▶ Assigned task
Word for word, transcribe the lines from the one containing "(午餐)+周錦宗工作室+福安宮+伸港濕地" through the end of the entries, both included, and nothing else.

Top of Record extracts

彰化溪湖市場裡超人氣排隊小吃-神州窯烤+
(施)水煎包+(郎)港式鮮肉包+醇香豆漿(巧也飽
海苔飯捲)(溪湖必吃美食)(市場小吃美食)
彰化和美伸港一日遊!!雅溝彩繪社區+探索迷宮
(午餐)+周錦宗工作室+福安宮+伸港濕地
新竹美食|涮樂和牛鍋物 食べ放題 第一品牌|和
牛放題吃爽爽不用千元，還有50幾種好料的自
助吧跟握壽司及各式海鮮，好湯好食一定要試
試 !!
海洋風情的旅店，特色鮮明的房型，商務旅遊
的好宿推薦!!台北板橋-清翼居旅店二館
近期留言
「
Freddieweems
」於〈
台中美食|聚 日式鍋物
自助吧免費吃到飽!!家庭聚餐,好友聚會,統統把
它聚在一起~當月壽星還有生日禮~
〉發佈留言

Bottom of Record extracts

▶ Problem solution
(午餐)+周錦宗工作室+福安宮+伸港濕地
新竹美食|涮樂和牛鍋物 食べ放題 第一品牌|和
牛放題吃爽爽不用千元，還有50幾種好料的自
助吧跟握壽司及各式海鮮，好湯好食一定要試
試 !!
海洋風情的旅店，特色鮮明的房型，商務旅遊
的好宿推薦!!台北板橋-清翼居旅店二館
近期留言
「
Freddieweems
」於〈
台中美食|聚 日式鍋物
自助吧免費吃到飽!!家庭聚餐,好友聚會,統統把
它聚在一起~當月壽星還有生日禮~
〉發佈留言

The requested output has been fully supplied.